PROBLEM STATEMENT: Print the entries below again exactly as they stand, but skip any picture.

RAW DATA:
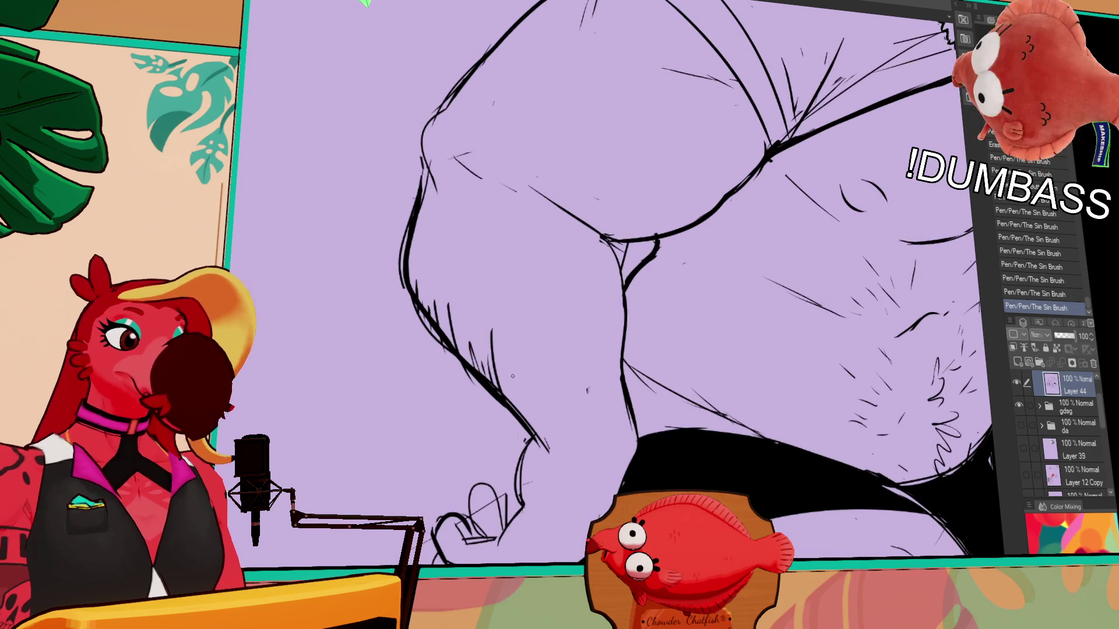
mouse_move(525, 413)
left_mouse_down()
mouse_move(521, 311)
mouse_move(535, 409)
left_mouse_up()
left_click_drag(464, 311, 456, 290)
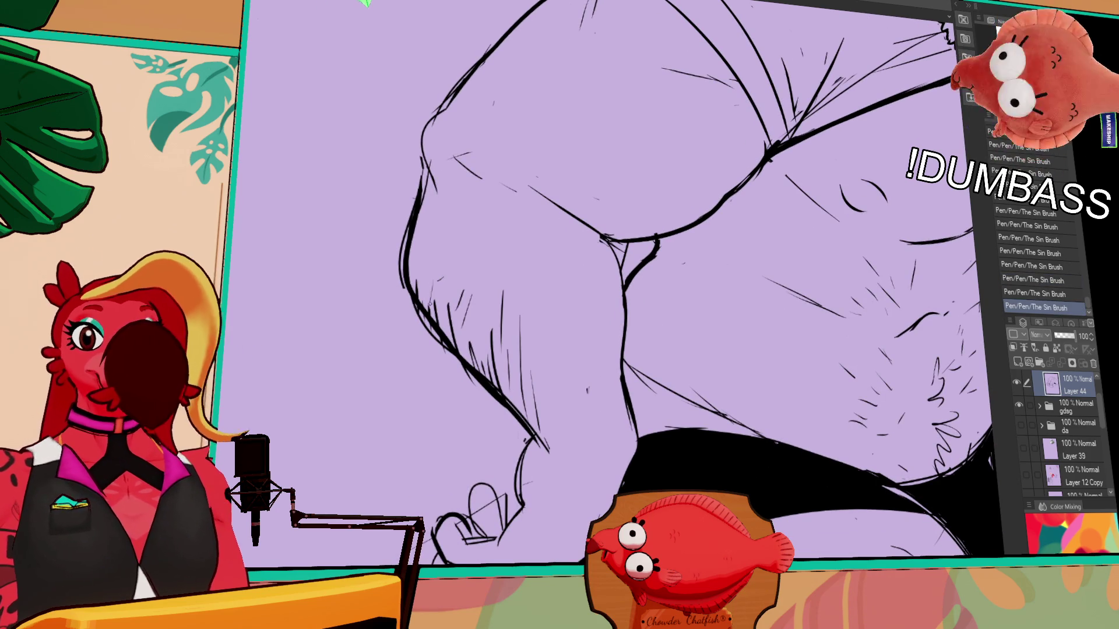
scroll(766, 244, "down", 3)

SOLUTION:
mouse_move(525, 413)
left_mouse_down()
mouse_move(521, 311)
mouse_move(535, 409)
left_mouse_up()
left_click_drag(464, 311, 456, 290)
scroll(766, 244, "down", 3)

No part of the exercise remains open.